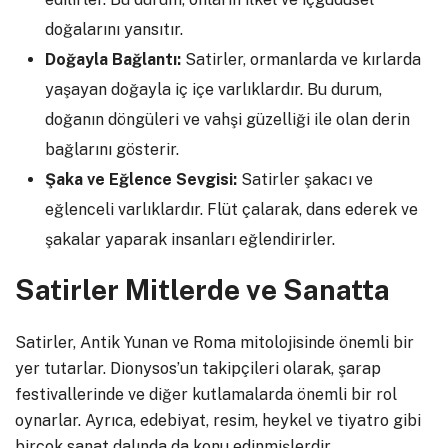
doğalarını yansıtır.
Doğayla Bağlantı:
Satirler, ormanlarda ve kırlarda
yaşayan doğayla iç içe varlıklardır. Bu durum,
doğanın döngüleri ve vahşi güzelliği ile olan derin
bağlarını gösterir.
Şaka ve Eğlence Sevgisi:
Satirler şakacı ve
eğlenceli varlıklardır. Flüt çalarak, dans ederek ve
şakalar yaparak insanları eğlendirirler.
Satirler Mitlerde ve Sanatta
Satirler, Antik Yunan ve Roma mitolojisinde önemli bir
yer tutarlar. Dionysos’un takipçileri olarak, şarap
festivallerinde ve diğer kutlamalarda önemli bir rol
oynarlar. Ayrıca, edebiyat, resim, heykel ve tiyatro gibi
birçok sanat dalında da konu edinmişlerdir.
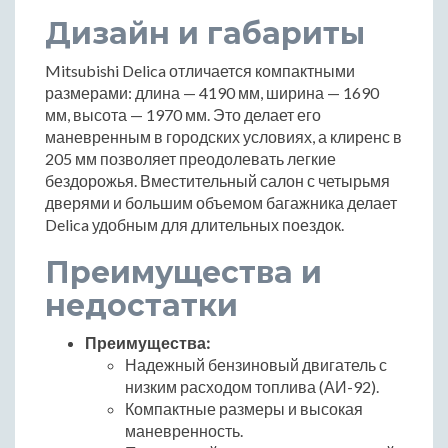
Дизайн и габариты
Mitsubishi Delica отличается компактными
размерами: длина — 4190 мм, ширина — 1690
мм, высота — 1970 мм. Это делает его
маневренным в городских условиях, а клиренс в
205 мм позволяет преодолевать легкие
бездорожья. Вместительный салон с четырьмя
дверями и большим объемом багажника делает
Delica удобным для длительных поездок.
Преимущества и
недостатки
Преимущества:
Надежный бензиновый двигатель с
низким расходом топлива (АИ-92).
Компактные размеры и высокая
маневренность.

# # # # # # #

- Job:
Only the lines from the one holding "мм, высота — 1970 мм. Это делает его" through the end of the listing should be given again, exactly and with both ends included.

- The completed task:
мм, высота — 1970 мм. Это делает его
маневренным в городских условиях, а клиренс в
205 мм позволяет преодолевать легкие
бездорожья. Вместительный салон с четырьмя
дверями и большим объемом багажника делает
Delica удобным для длительных поездок.
Преимущества и
недостатки
Преимущества:
Надежный бензиновый двигатель с
низким расходом топлива (АИ-92).
Компактные размеры и высокая
маневренность.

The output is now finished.